Architecture’s Final Frontier
Posted by Lisa Portes on 7/22/2009
Lisa Portes is the director of Ski Dubai.
Gordon Gill is a rock star. That’s all I want to say. Though he’d brush it off with the most charming humility, but… um… just look at this building. Gordon is the “Gill” in Adrian Smith + Gordon Gill Architecture, the guys who’ve essentially designed Dubai. Yes, that’s an exaggeration, but I like to say it and it’s not far from the truth: Adrian Smith, while still at Skidmore, Owings and Merrill, designed the Burj Dubai: the tallest and arguably most famous building in the world right now. Adrian and Gordon formed Adrian Smith + Gordon Gill Architecture in 2006 and, if you go to their site, you will be inspired. That’s all there is to say. You will feel as though you’ve been thinking small for a long time, your mind will inhale and expand, and you may consider (like I did) quitting your job and getting Gordon’s coffee just to follow these guys around the world, specifically to Dubai.

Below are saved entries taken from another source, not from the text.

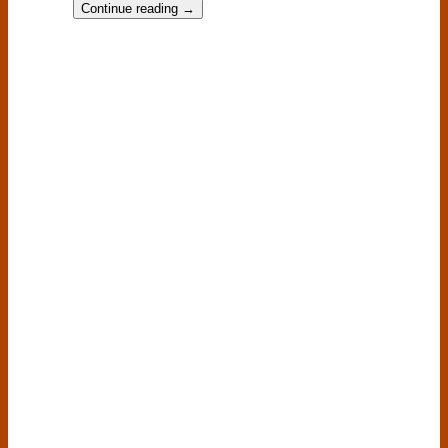
Continue reading
→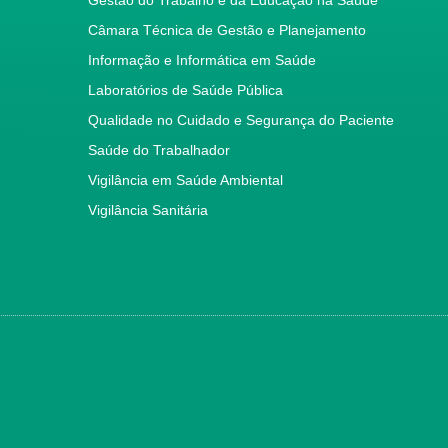
Câmara Técnica de Gestão e Planejamento
Informação e Informática em Saúde
Laboratórios de Saúde Pública
Qualidade no Cuidado e Segurança do Paciente
Saúde do Trabalhador
Vigilância em Saúde Ambiental
Vigilância Sanitária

Ski Dubai considers the whole Dubai question: what does this city very suddenly built on the desert mean to the idea of “city,” to location, and indeed (per Laura Jacqmin’s recent post) to the very idea of home. Can it be possible to jack up a world class city just like that? It can’t be safe, can it? What about the workers? What about the land itself? Is this a mirage?
But you can’t dispute the architecture. You can’t deny the value of the architectural ambition, and I don’t just mean the buildings. In Dubai, we are witnessing the first big architectural revolution since Louis Sullivan took advantage of the blank slate of post-fire Chicago and invented architectural modernism. Quoting Ski Dubai’s architect, Perrin: “You can’t just build (…) the final frontier for an architecture community that has finally woken up from its collective coma of irrelevant, uninspired building without fucking up some flowers along the way!”

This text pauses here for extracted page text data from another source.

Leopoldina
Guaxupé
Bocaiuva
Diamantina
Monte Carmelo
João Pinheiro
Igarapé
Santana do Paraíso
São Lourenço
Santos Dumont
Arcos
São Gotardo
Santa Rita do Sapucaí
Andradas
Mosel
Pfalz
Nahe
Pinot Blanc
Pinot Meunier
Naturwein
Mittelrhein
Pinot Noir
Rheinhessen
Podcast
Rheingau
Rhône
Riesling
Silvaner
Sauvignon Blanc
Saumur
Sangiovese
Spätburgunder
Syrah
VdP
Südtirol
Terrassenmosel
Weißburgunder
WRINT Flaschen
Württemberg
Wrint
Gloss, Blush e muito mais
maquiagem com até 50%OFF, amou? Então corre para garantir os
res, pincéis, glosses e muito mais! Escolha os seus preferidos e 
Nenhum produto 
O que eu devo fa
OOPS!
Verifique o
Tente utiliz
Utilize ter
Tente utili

And yet, Gordon Gill cautions us to be wary. Thanks to Ms. Martha Lavey and Ms. Erica Daniels, Gordon came to speak with the cast of Ski Dubai early this week. He said that Dubai is indeed a playground for architects, but that, despite the Sheik’s 2006 call for all buildings to be sustainable, there is no measure or standard for what sustainability means or entails and that the building has all happened very, very fast. Gordon suggests that the economic correction the city is experiencing due to the global financial downturn may provide a much-needed period of reflection. After a decade-long frenzy of building, construction in Dubai has come to a virtual halt. Meanwhile, in Abu Dhabi construction has begun for the Masdar Headquarters, designed by Mr. Rockstar Gill himself. Masdar will be the world’s first positive energy building: that means that the building creates more energy than it consumes. Perhaps the slow down in Dubai will allow time for the Sheik and his posse of architects to create a truly wondrous city of the future, one in which the buildings both dazzle the eye and grace the earth.